▸ **Task goal**
Return the line that contains "right elbow: (60, 161)" plus every line after it to the end of the entries below, exactly as given, and stop there.

***** Task inputs *****

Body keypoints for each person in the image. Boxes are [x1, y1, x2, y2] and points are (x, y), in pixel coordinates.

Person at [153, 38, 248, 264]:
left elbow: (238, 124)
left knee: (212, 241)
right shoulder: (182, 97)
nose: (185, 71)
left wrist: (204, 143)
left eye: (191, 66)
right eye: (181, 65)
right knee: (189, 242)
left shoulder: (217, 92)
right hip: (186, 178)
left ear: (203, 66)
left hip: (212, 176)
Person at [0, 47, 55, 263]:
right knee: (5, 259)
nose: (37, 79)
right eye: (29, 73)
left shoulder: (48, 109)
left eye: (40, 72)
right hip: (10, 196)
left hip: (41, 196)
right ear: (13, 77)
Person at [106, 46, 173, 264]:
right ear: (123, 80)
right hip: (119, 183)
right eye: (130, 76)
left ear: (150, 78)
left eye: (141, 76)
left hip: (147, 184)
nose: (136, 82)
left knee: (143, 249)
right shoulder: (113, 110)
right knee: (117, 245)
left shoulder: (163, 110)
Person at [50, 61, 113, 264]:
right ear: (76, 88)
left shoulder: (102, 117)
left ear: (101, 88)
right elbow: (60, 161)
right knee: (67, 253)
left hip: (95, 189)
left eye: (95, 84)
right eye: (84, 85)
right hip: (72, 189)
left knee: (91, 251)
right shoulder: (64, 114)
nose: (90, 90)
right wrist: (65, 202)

*****

▸ **Response**
right elbow: (60, 161)
right knee: (67, 253)
left hip: (95, 189)
left eye: (95, 84)
right eye: (84, 85)
right hip: (72, 189)
left knee: (91, 251)
right shoulder: (64, 114)
nose: (90, 90)
right wrist: (65, 202)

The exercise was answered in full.